古いCD-Rのデータ復旧

つい先日の事です。
押し入れを掃除していると面白い物が出てきました。
古いCD-Rです。
様々なメーカーによるCD-Rが百枚単位で発掘されたのです。
年代的には1997年前後の物が多く、保存状態は良好でした。
周知の通り、CD-R、DVD-Rなどの光メディアの大敵は紫外線による光です。
暗闇に包まれる押し入れに収納されていた為に、紫外線による害からは守られていた様です。
懸念される事として、湿気によるメディアの反り返りやカビ、記録層の科学物質の経年劣化などがあります。
ざっと目でチェックした限りでは、カビも無く読み取りに問題は無い様に思われました。
思い出してみると当時、SCSIに接続したCD-Rでコツコツと、産まれたばかりの長男の写真を焼いた様な記憶があります。
私の記憶が確かなら、97年前後には4倍速で記録する事が可能だったにもかかわらず、書き込み品質を高める為に、あえて当倍速で書き込んでいた記憶があります。
書き込みバッファが潤沢にある現在と異なり、PCの性能も一杯一杯だった為に、書き込みをしている間は、ただ待つしかなかった事も良い思い出です。

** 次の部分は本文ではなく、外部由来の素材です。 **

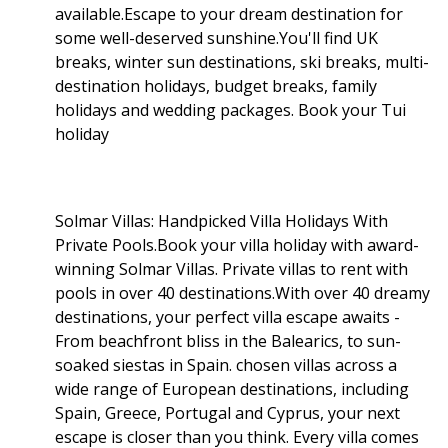
available.Escape to your dream destination for
some well-deserved sunshine.You'll find UK
breaks, winter sun destinations, ski breaks, multi-
destination holidays, budget breaks, family
holidays and wedding packages. Book your Tui
holiday
Solmar Villas: Handpicked Villa Holidays With
Private Pools.Book your villa holiday with award-
winning Solmar Villas. Private villas to rent with
pools in over 40 destinations.With over 40 dreamy
destinations, your perfect villa escape awaits -
From beachfront bliss in the Balearics, to sun-
soaked siestas in Spain. chosen villas across a
wide range of European destinations, including
Spain, Greece, Portugal and Cyprus, your next
escape is closer than you think. Every villa comes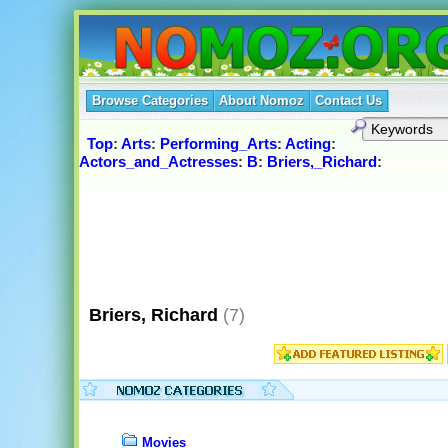
Browse Categories
About Nomoz
Contact Us
Top
:
Arts
:
Performing_Arts
:
Acting
:
Actors_and_Actresses
:
B
:
Briers,_Richard
:
Briers, Richard
(7)
Movies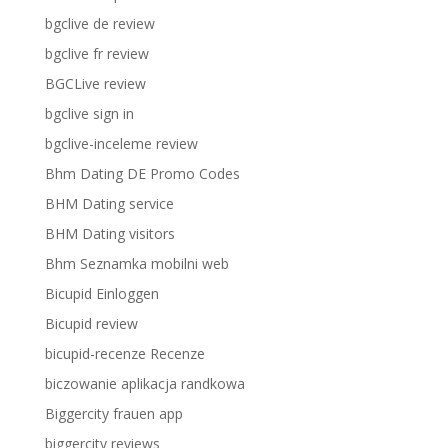
bgclive de review
bgclive fr review
BGCLive review
bgclive sign in
bgclive-inceleme review
Bhm Dating DE Promo Codes
BHM Dating service
BHM Dating visitors
Bhm Seznamka mobilni web
Bicupid Einloggen
Bicupid review
bicupid-recenze Recenze
biczowanie aplikacja randkowa
Biggercity frauen app
biggercity reviews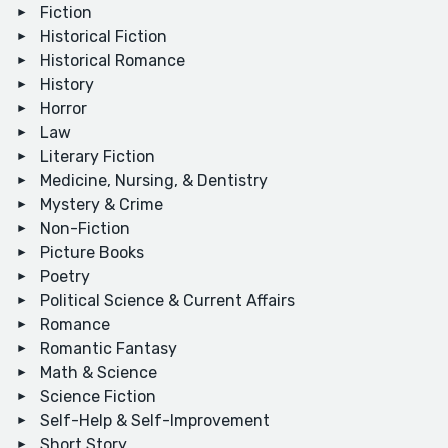
Fiction
Historical Fiction
Historical Romance
History
Horror
Law
Literary Fiction
Medicine, Nursing, & Dentistry
Mystery & Crime
Non-Fiction
Picture Books
Poetry
Political Science & Current Affairs
Romance
Romantic Fantasy
Math & Science
Science Fiction
Self-Help & Self-Improvement
Short Story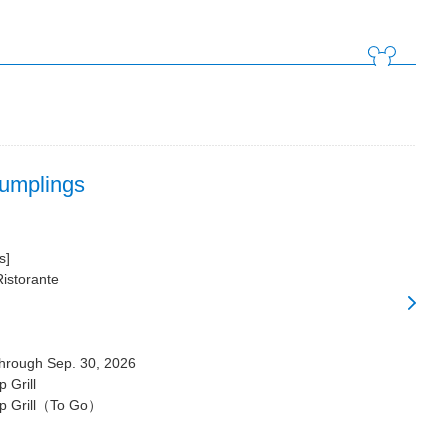
Dumplings
s]
Ristorante
through Sep. 30, 2026
 Grill
p Grill（To Go）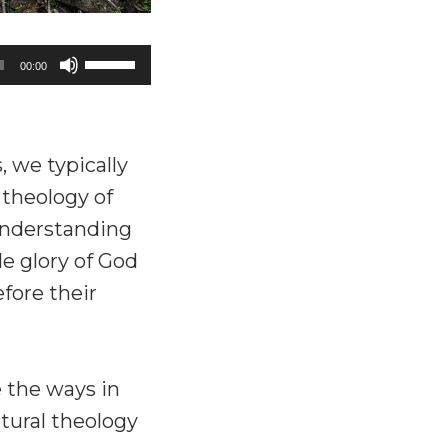
Use
00:00
Up/Down
Arrow
keys
we typically
to
 theology of
increase
understanding
or
le glory of God
decrease
fore their
volume.
 the ways in
tural theology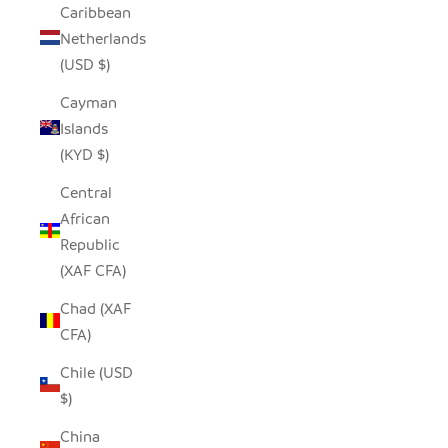
Caribbean
Netherlands
(USD $)
Cayman
Islands
(KYD $)
Central
African
Republic
(XAF CFA)
Chad (XAF
CFA)
Chile (USD
$)
China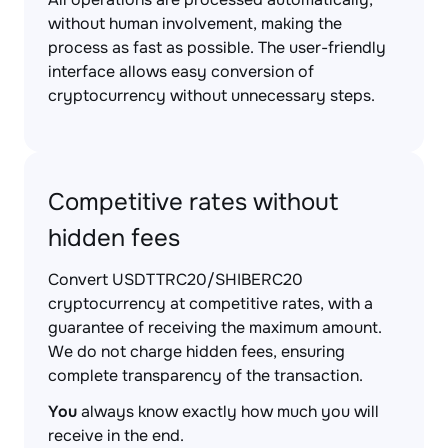
without human involvement, making the
process as fast as possible. The user-friendly
interface allows easy conversion of
cryptocurrency without unnecessary steps.
Competitive rates without
hidden fees
Convert USDTTRC20/SHIBERC20
cryptocurrency at competitive rates, with a
guarantee of receiving the maximum amount.
We do not charge hidden fees, ensuring
complete transparency of the transaction.
You
always know exactly how much you will
receive in the end.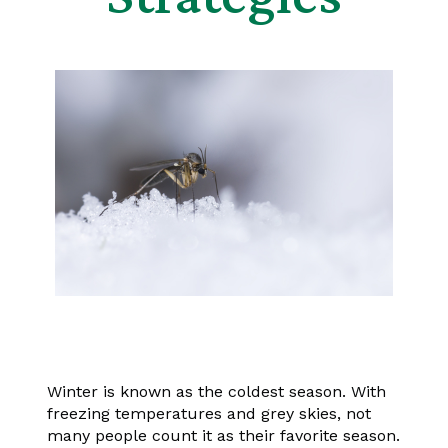
Winter is known as the coldest season. With
freezing temperatures and grey skies, not
many people count it as their favorite season.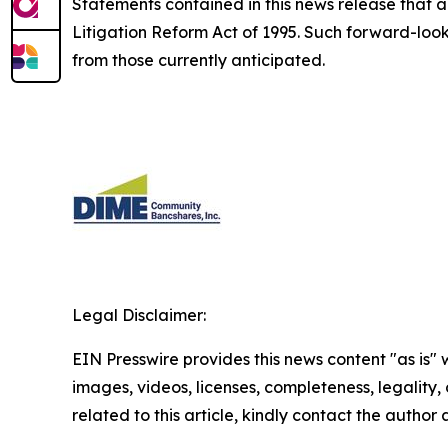
Statements contained in this news release that ar
Litigation Reform Act of 1995. Such forward-looki
from those currently anticipated.
Legal Disclaimer:
EIN Presswire provides this news content "as is" 
images, videos, licenses, completeness, legality, o
related to this article, kindly contact the author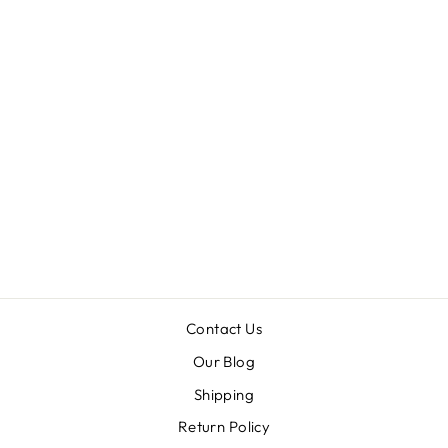
UNAPOLOGETI
CALLY HIGH
RISE CROP
FLARE JEANS
from $59.99
Contact Us
Our Blog
Shipping
Return Policy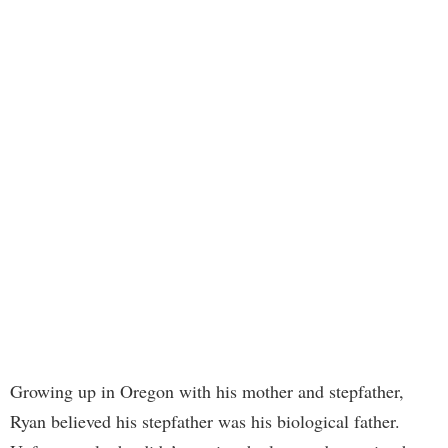
Growing up in Oregon with his mother and stepfather,
Ryan believed his stepfather was his biological father.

その様な事を思い出しながら、とりあえず中身を見てみる事にしました。
結論から言ってしまうと、結果は残念ながらNGです。
CD-Rを挿入すると、読み取ろうと努力はするのですが、ファイルシステムを認識できずにエラーが返ってきます。
最新のOSを搭載したPCとの相性が悪いのかと思い、少し古めのPCでも試してみましたが結果は同じでした。
幾度もイジェクトを繰り返した為、DVDドライブトレイの開閉まで調子が悪くなると言うオマケまで発生してしまいました。

考えてみれば1997年と言えば、現在からすでに15年前の過去になっています。
一般的に、プレス工場で製造されたCDの寿命が20年程度だと言われています。
家庭用のCD-Rが、それ以上の寿命や耐久性を保つとはちょっと考えられません。
私の場合は、CD-R黎明期の高品質なメディアを使用したいた事や、書き込み品質を高めようと当倍速で焼いた点などのアドバンテージがありますが、それでも15年は長すぎたと言う事でしょう。
諦めきれずに、データ復旧を行う事とします。
方法としては、温度ストレスを与えた後に、専用のリカバリーツールを使用してみました。

まず冷凍庫で24時間冷凍して、常温で24時間放置します。
これは個人的には有効な手段だと思っています。
もっとも理論的な裏付けはありませんので、真似する方は自己責任でお願いします。
その後に、購入した光メディア用のリカバリツールでデータ復旧を行いました。
これで時々エラーは出る物の、ファイル単位で読み出しに成功です。
今では高校生になった長男の、産まれたばかりの画像に家族で感嘆をあげる事となったのでした。